The ongoing effort to feed those taking care of others began in May.
“On behalf of all the health care workers, and especially those on the front lines, we at the Ministry of Health are very grateful to McDonald’s for coming forward and offering 1,000 meals to those who have been working tirelessly since this pandemic began nearly one year ago,” said Minister of Health Renward Wells. “It has been a challenging year for all of us, but perhaps no group of people has experienced the continuing pressure more so than these frontline workers so we are especially pleased that McDonald’s had the heart to reach out to the Ministry of Health with its generous offer to make these workers’ lives brighter.”
Recipients are able to redeem their coupons at any of the three McDonald’s locations in New Providence, Oakes Field, downtown Nassau and Palmdale.
According to franchise holder Earla Bethel, the donation was a natural for a company closely affiliated with caring for the sick, the less advantaged and those in need during crisis.
“We like to remind ourselves than when we feed the body, we are also nourishing the soul,” said Mrs. Bethel. “When we look at how hard these frontline workers work, especially those who nurse the patients with COVID-19 and may be the last ones to see them alive, we are driven to do whatever we can to ease their emotional burden the best we can. If that means relieving them of the need to cook even one meal, we are grateful to be in a position to do that.”

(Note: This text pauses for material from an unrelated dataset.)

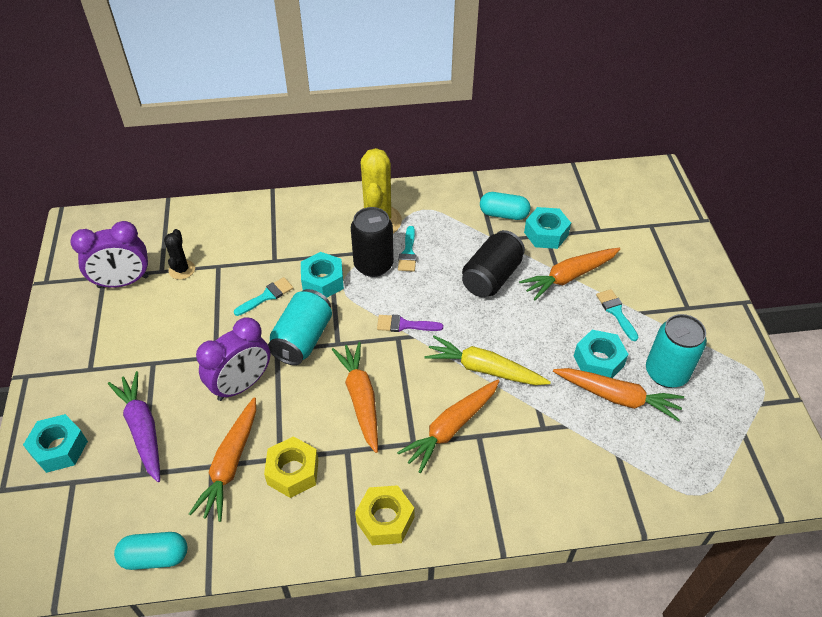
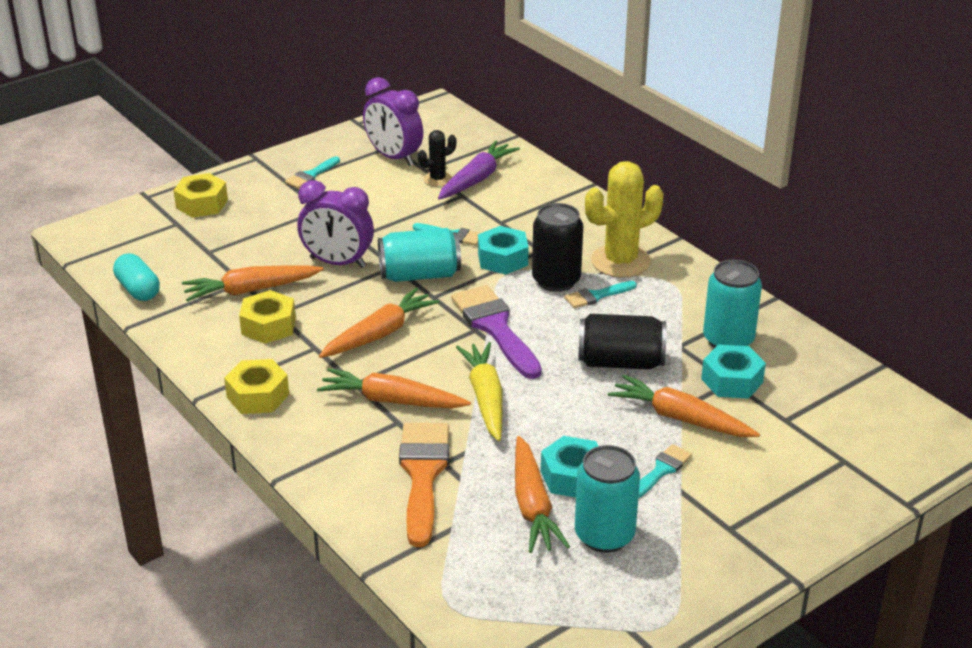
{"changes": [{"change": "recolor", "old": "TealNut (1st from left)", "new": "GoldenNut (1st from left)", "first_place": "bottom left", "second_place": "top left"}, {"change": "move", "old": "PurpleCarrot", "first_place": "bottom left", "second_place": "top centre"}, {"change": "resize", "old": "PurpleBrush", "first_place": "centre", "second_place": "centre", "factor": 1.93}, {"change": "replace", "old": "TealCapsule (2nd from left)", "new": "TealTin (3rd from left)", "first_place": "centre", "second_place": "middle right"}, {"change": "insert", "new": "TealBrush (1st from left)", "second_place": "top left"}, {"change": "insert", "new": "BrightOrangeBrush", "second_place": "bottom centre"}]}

The story of McDonald’s generosity, revealed by the Ministry of Health, unintentionally coincided with news of the death of Carleton Williams, a pioneer in the world of black-owned businesses in The Bahamas who opened the country’s first McDonald’s in 1975. That gathering spot in Palmdale became an instant success. Tributes poured in for Williams who was described as a “visionary who combined an uncommon skill for commerce with a deep respect for humankind.”
“He would have approved of this gesture to reward those who dedicate their lives to saving the lives of others,” said Mrs. Bethel who bought the franchise from him in 1998. Mr. Williams continued to mentor and guide her. He died at home in Nassau February 7 at the age of 91.